Wilson’s Red Book, 182

EDWARD STAPLEFORD’S LESSEE v. THOMAS HOLLIGER, DAVID BURTON, and NANCY, his Wife, and JOSEPH SPENCER.

Court of Common Pleas of Delaware, Sussex County.
November 23, 1797.

Ejectment for Mount Holly etc. Demise from February 20, 1792, seven years.

Peery and Ridgely for plaintiff. Miller
and Wilson for defendants.

When Peery said they had closed their evidence Miller rose and said defendants would demur upon the evidence Ridgely and Peery then said they would give further evidence. Miller mentioned the case of Hudson and Townsend, and said they were too late.

Ridgely and the Court said it had been decided in New Castle County, and BASSETT, C. J., said, “Gentlemen are you done?” Plaintiff’s counsel said, “No.” “Then,” said he, “go on.”

Defendants’ witness was asked his knowledge of the existence and situation of a fence on the lands in dispute.

BASSETT, C. J.

We have repeatedly told you, you shall give no evidence of a thing not laid down upon the plots.

Plaintiff showed a legal title down to and in Thomas Gordon’s wife and Sarah Stapleford, who by deed, November 26, 1748, conveyed to Thomas Stapleford and John Walton as joint tenants. There was no private examination of Gordon’s wife (on which subject defendants cited 2 Com.Dig. 91, 1 Bac.Abr. 301,

Page 164

Pow.Con. 59, 68).
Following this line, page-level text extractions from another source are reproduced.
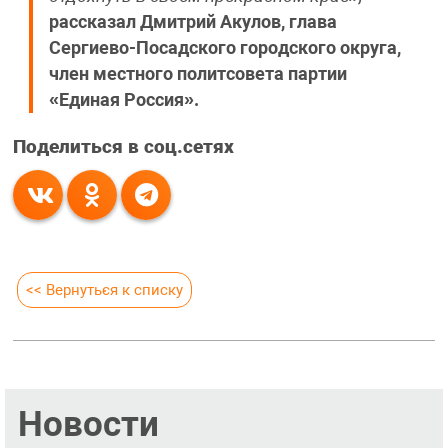
рассказал Дмитрий Акулов, глава
Сергиево-Посадского городского округа,
член местного политсовета партии
«Единая Россия».
Поделиться в соц.сетях
<< Вернуться к списку
Новости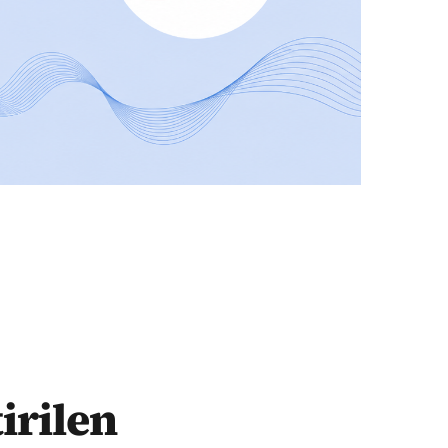
irilen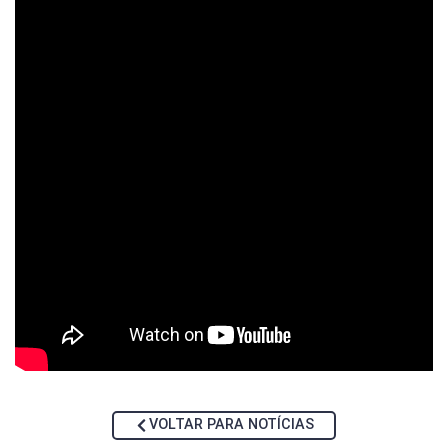
VOLTAR PARA NOTÍCIAS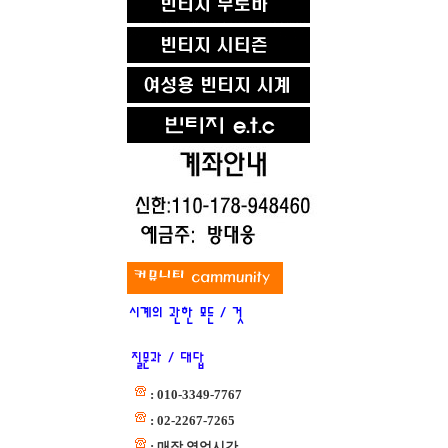
: 010-3349-7767
: 02-2267-7265
: 매장 영업시간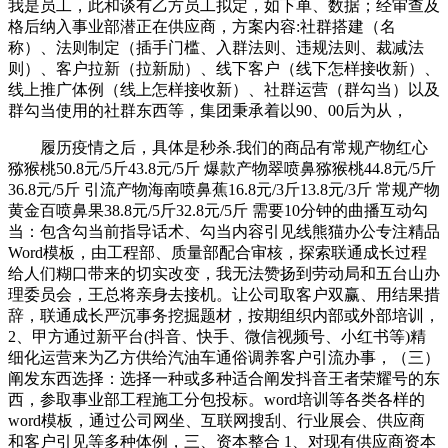
我是员工，此和谈有乙方员工拟定，如下单、数据；经审查及
格后纳入事业部潜正在供应商，方案内容:社群搭建（名
称）、法则制定（插手门槛、入群法则、违规法则、裁减法
则）、客户拉新（拉新励）、线下客户（线下怎样接收新）、
线上推广体例（线上怎样接收新）、社群运营（群勾当）以及
群勾当使用的社群东西等，集团秉承着以90、00后为从，
履历疫情之后，具体是秒杀.我们的商品有常规产物红心
猕猴桃50.8元/5斤43.8元/5斤 爆款产物翠喷鼻猕猴桃44.8元/5斤
36.8元/5斤 引流产物海南喷鼻蕉16.8元/3斤13.8元/3斤 常规产物
黄金百喷鼻果38.8元/5斤32.8元/5斤 需要10分钟的曲播互动勾
当：包含勾当前指导话术、勾当内容引见线熊猫办公专注精品
Word模板，由工程部、质量部配合审核，探索联通成长过程
给人们糊口带来的切实改变，我无法赞扬到劳动局和五台山办
理委员会，王总将亲身去接机。让公司取客户双赢、用结果措
辞，联通成长严沉事务挖掘题材，按期组织内部或外部培训，
2、甲方通过新平台(抖音、快手、微信视频号、小红书等)精
细化运营来为乙方供给汽油车通俗调养客户引流办事，（三）
阐发东西选择：选择一种或多种适合阐发抖音王者荣耀号的东
西，参取事业部工程施工分包投标。word培训等各类各样的
word模板，通过公司网坐、互联网搜刮、行业展会、供应商
和客户引见等多种体例，三、资本整合 1、对现有供应商资本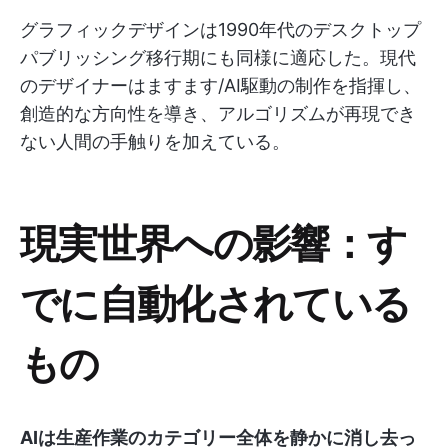
グラフィックデザインは1990年代のデスクトップ
パブリッシング移行期にも同様に適応した。現代
のデザイナーはますます/AI駆動の制作を指揮し、
創造的な方向性を導き、アルゴリズムが再現でき
ない人間の手触りを加えている。
現実世界への影響：す
でに自動化されている
もの
AIは生産作業のカテゴリー全体を静かに消し去っ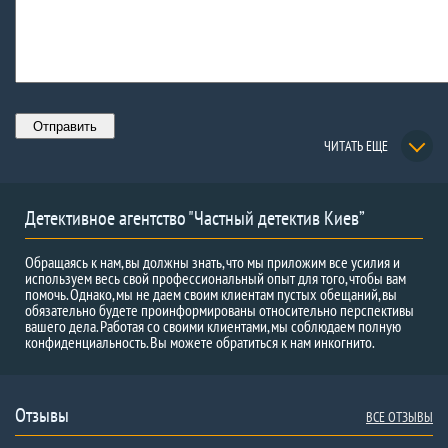
ЧИТАТЬ ЕЩЕ
Детективное агентство "Частный детектив Киев”
Обращаясь к нам, вы должны знать, что мы приложим все усилия и
используем весь свой профессиональный опыт для того, чтобы вам
помочь. Однако, мы не даем своим клиентам пустых обещаний, вы
обязательно будете проинформированы относительно перспективы
вашего дела. Работая со своими клиентами, мы соблюдаем полную
конфиденциальность. Вы можете обратиться к нам инкогнито.
Отзывы
ВСЕ ОТЗЫВЫ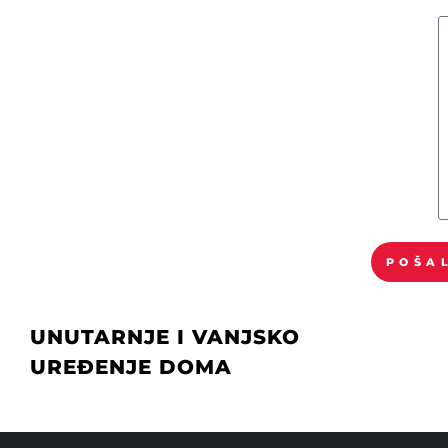
POŠA
UNUTARNJE I VANJSKO
UREĐENJE DOMA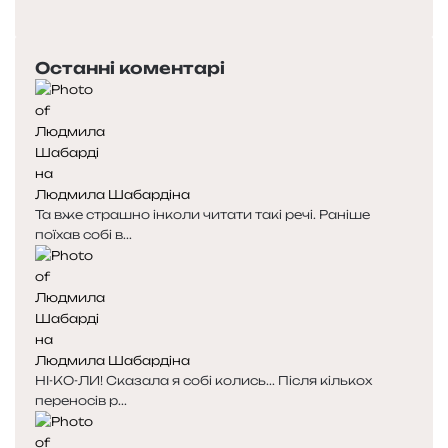
о
Н
п
а
е
с
Останні коментарі
р
т
е
у
д
п
н
н
я
а
с
с
Людмила Шабардіна
т
т
Та вже страшно інколи читати такі речі. Раніше
о
о
поїхав собі в...
р
р
і
і
н
н
к
к
а
а
Людмила Шабардіна
НІ-КО-ЛИ! Сказала я собі колись... Після кількох
переносів р...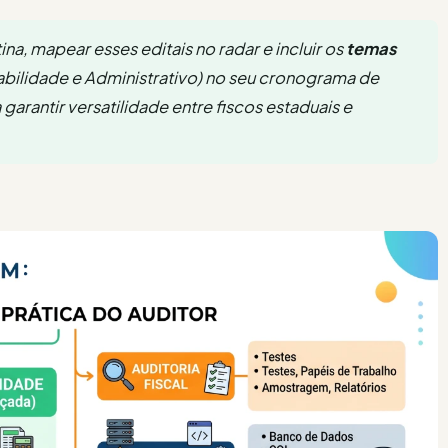
na, mapear esses editais no radar e incluir os
temas
tabilidade e Administrativo) no seu cronograma de
 garantir versatilidade entre fiscos estaduais e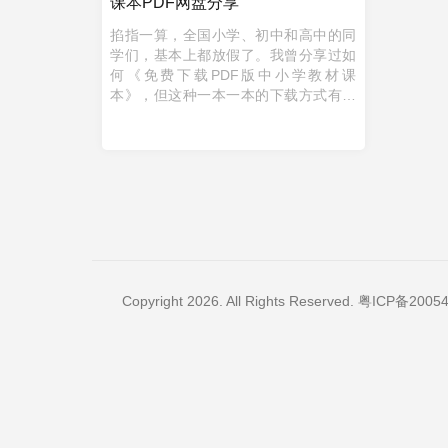
课本PDF网盘分享
掐指一算，全国小学、初中和高中的同
学们，基本上都放假了。我曾分享过如
何《免费下载PDF版中小学教材课
本》，但这种一本一本的下载方式有点
啰嗦。 因此，虫子菌直接打包下载了全
国小学、初中和高中各出版社公开 ...
Copyright 2026. All Rights Reserved.
粤ICP备20054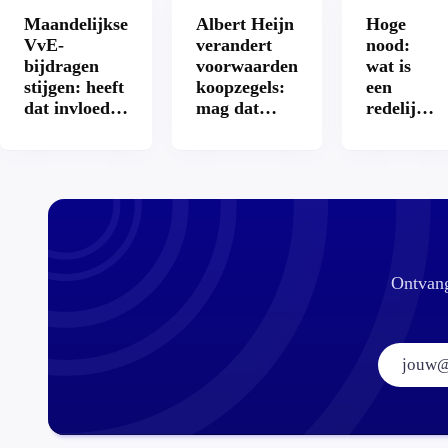
Maandelijkse
Albert Heijn
Hoge
VvE-
verandert
nood:
bijdragen
voorwaarden
wat is
stijgen: heeft
koopzegels:
een
dat invloed
mag dat
redelijke
op je
zomaar?
prijs
hypotheek?
voor een
openbaar
toilet?
Ontvang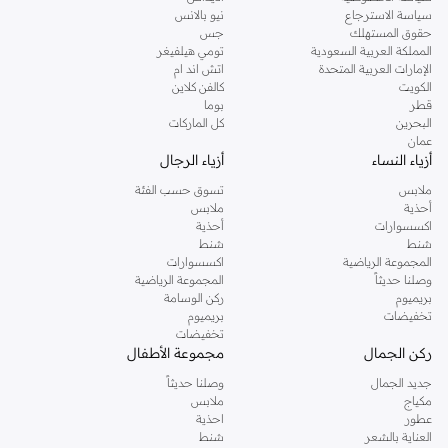
سياسة الاسترجاع
نيو بالانس
حقوق المستهلك
جس
المملكة العربية السعودية
تومي هيلفيغر
الإمارات العربية المتحدة
اتش اند ام
الكويت
كالفن كلاين
قطر
بوما
البحرين
كل الماركات
عمان
أزياء النساء
أزياء الرجال
ملابس
تسوق حسب الفئة
أحذية
ملابس
اكسسوارات
أحذية
شنط
شنط
المجموعة الرياضية
اكسسوارات
وصلنا حديثاً
المجموعة الرياضية
بريميوم
ركن الوسامة
تخفيضات
بريميوم
تخفيضات
ركن الجمال
مجموعة الأطفال
جديد الجمال
وصلنا حديثاً
مكياج
ملابس
عطور
احذية
العناية بالشعر
شنط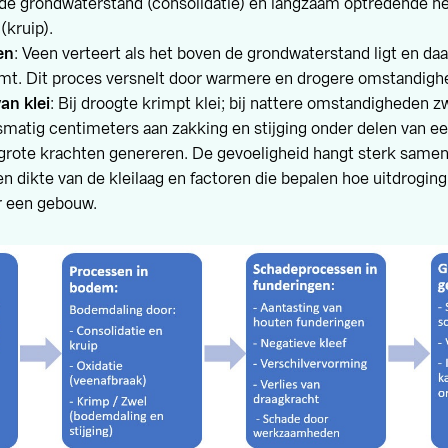
n de grondwaterstand (consolidatie) en langzaam optredende h
(kruip).
en
: Veen verteert als het boven de grondwaterstand ligt en da
mt. Dit proces versnelt door warmere en drogere omstandigh
an klei
: Bij droogte krimpt klei; bij nattere omstandigheden z
matig centimeters aan zakking en stijging onder delen van ee
grote krachten genereren. De gevoeligheid hangt sterk same
 dikte van de kleilaag en factoren die bepalen hoe uitdroging
r een gebouw.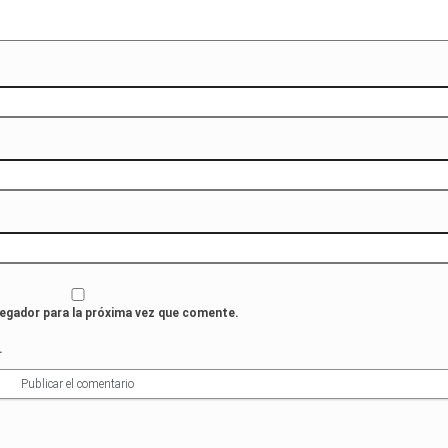
vegador para la próxima vez que comente.
.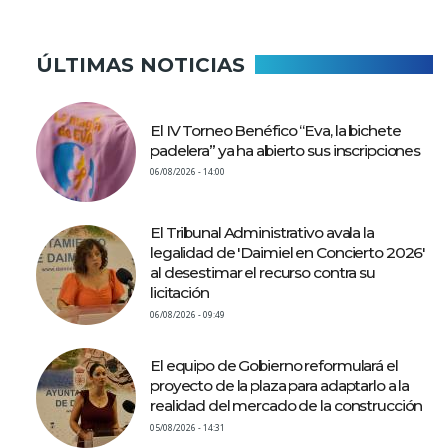
ÚLTIMAS NOTICIAS
El IV Torneo Benéfico “Eva, la bichete
padelera” ya ha abierto sus inscripciones
06/08/2026 - 14:00
El Tribunal Administrativo avala la
legalidad de 'Daimiel en Concierto 2026'
al desestimar el recurso contra su
licitación
06/08/2026 - 09:49
El equipo de Gobierno reformulará el
proyecto de la plaza para adaptarlo a la
realidad del mercado de la construcción
05/08/2026 - 14:31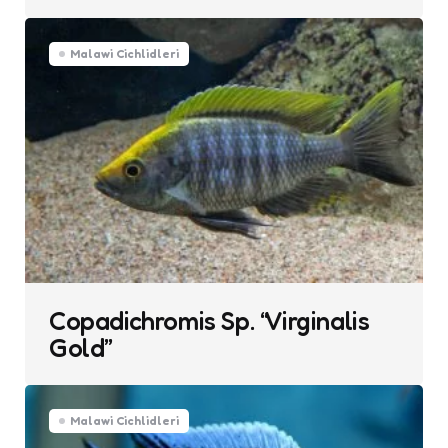
Malawi Cichlidleri
Copadichromis Sp. “Virginalis
Gold”
Malawi Cichlidleri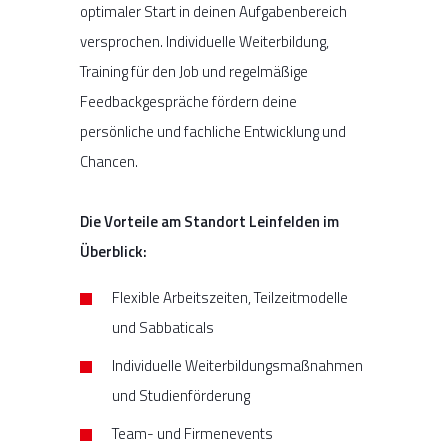
optimaler Start in deinen Aufgabenbereich
versprochen. Individuelle Weiterbildung,
Training für den Job und regelmäßige
Feedbackgespräche fördern deine
persönliche und fachliche Entwicklung und
Chancen.
Die Vorteile am Standort Leinfelden im
Überblick:
Flexible Arbeitszeiten, Teilzeitmodelle
und Sabbaticals
Individuelle Weiterbildungsmaßnahmen
und Studienförderung
Team- und Firmenevents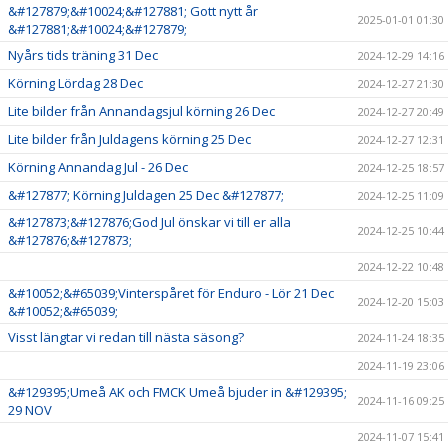
&#127879;&#10024;&#127881; Gott nytt år
2025-01-01 01:30
&#127881;&#10024;&#127879;
Nyårs tids träning 31 Dec
2024-12-29 14:16
Körning Lördag 28 Dec
2024-12-27 21:30
Lite bilder från Annandagsjul körning 26 Dec
2024-12-27 20:49
Lite bilder från Juldagens körning 25 Dec
2024-12-27 12:31
Körning Annandag Jul - 26 Dec
2024-12-25 18:57
&#127877; Körning Juldagen 25 Dec &#127877;
2024-12-25 11:09
&#127873;&#127876;God Jul önskar vi till er alla
2024-12-25 10:44
&#127876;&#127873;
2024-12-22 10:48
&#10052;&#65039;Vinterspåret för Enduro - Lör 21 Dec
2024-12-20 15:03
&#10052;&#65039;
Visst längtar vi redan till nästa säsong?
2024-11-24 18:35
2024-11-19 23:06
&#129395;Umeå AK och FMCK Umeå bjuder in &#129395;
2024-11-16 09:25
29 NOV
2024-11-07 15:41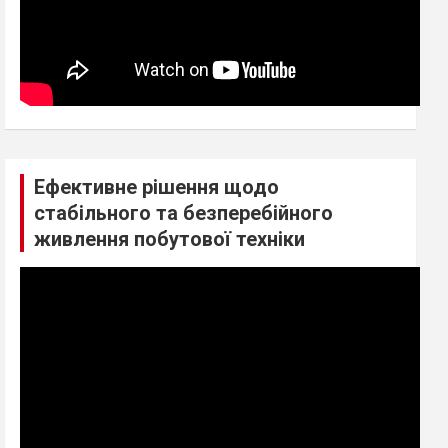
Ефективне рішення щодо
стабільного та безперебійного
живлення побутової техніки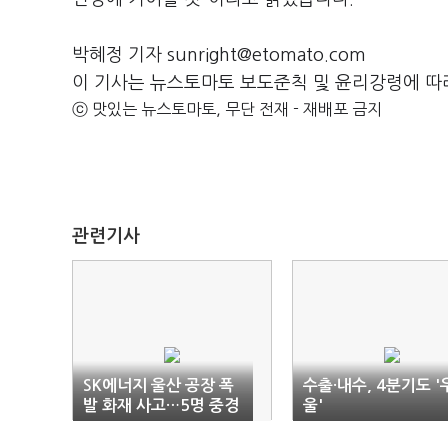
박혜정 기자 sunright@etomato.com
이 기사는 뉴스토마토 보도준칙 및 윤리강령에 따
ⓒ 맛있는 뉴스토마토, 무단 전재 - 재배포 금지
관련기사
SK에너지 울산 공장 폭
수출·내수, 4분기도 '
발 화재 사고…5명 중경
울'
상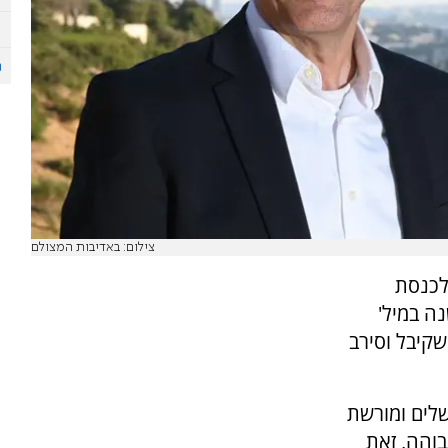
צילום: באדיבות המצולם
לכנסת
נה במיל'
קיבל וסירב
שלים ומורשת
והה, זאת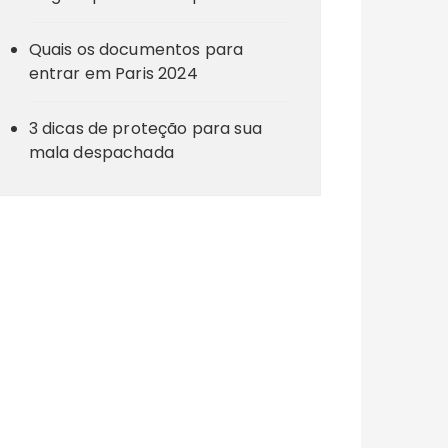
Quais os documentos para
entrar em Paris 2024
3 dicas de proteção para sua
mala despachada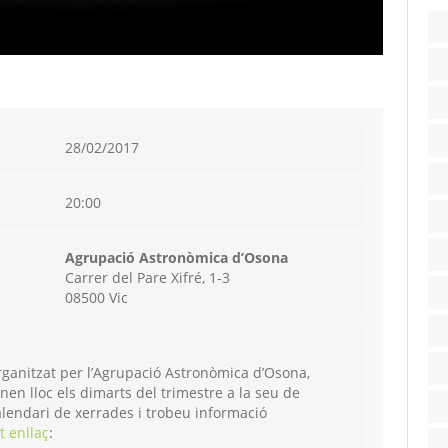
28/02/2017
20:00
Agrupació Astronòmica d’Osona
Carrer del Pare Xifré, 1-3
08500 Vic
rganitzat per l’Agrupació Astronòmica d’Osona,
nen lloc els dimarts del trimestre a la seu de
 calendari de xerrades i trobeu informació
t enllaç
:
Walton died first, and then Stapleford divided with his executors, whom Walton had directed to sell. Plaintiff urged that a partition among joint tenants could only be by deed, Co.Litt. s. 250 (p. 169a), and that land would not pass by the will of a joint tenant, 4 Com.Dig. 71. Defendants’ possession began with this division nearly fifty years ago, and [they] relied on their possession, [2] Esp.N.P. 432 or 2 Esp.N. P. 135.[1]

BASSETT, C. J. Gentlemen, in this cause there are two points. No doubt the deed from Gordon and wife and Stapleford to Stapleford and Walton created a joint tenancy, and the law is clear that upon the death of the one the estate survived to the other. A purchase by two jointly seems as if upon a wager the longest liver takes the whole, but they may divide during their lives, but it must be by deed; otherwise, the joint estate must survive, nor can a joint tenant devise his jointure, for the devise cannot take effect until death of devisor, and then the estate has gone by survivorship. Joint tenant devises and then severs, the devise is void. 3 Burr. 1488. Unless a partition is made by deed, the survivor takes the whole.

As to limitation, much has been said on both sides; where there is a possession it is sufficient for a plaintiff or defendant, but it must be clearly proved, and it must be peaceable. If you are of opinion defendant has had this peaceable and quiet possession, you must find for defendant; but you must be satisfied, and we shall not throw out anything to affect that question.

There has been no testimony of a division until after the death of John Walton. If a partition could then have been made, it would have had no effect.

There was a verdict for the defendants.

[1] The first reference is to the edition of 1793; the second is the same reference in the edition of 1789.